— TASK GOAL —
Copy out the text of every item below word for word, leaving out the pictures.

Saved data entries
-*-*-

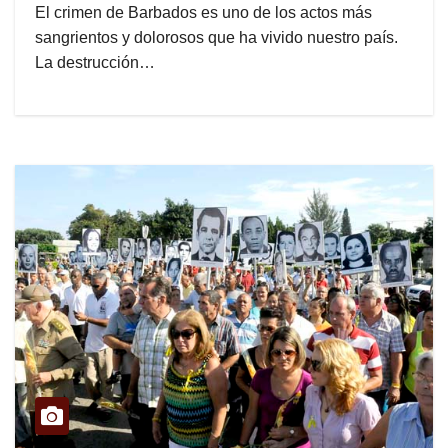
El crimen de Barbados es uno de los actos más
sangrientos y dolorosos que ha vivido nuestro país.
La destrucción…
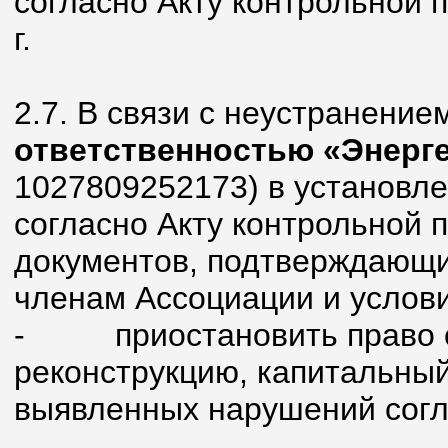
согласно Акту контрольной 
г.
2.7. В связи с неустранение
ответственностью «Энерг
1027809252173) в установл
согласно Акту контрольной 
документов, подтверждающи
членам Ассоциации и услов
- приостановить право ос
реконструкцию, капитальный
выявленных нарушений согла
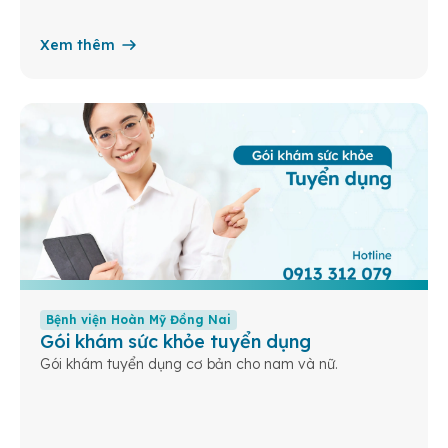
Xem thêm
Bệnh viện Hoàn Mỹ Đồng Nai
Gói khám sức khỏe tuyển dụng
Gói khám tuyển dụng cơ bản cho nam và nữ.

-*-*-

— SOLUTION —
El crimen de Barbados es uno de los actos más
sangrientos y dolorosos que ha vivido nuestro país.
La destrucción…
согласно Акту контрольной 
г.
2.7. В связи с неустранение
ответственностью «Энерг
1027809252173) в установл
согласно Акту контрольной 
документов, подтверждающи
членам Ассоциации и услов
- приостановить право ос
реконструкцию, капитальный
выявленных нарушений согла
Xem thêm
Bệnh viện Hoàn Mỹ Đồng Nai
Gói khám sức khỏe tuyển dụng
Gói khám tuyển dụng cơ bản cho nam và nữ.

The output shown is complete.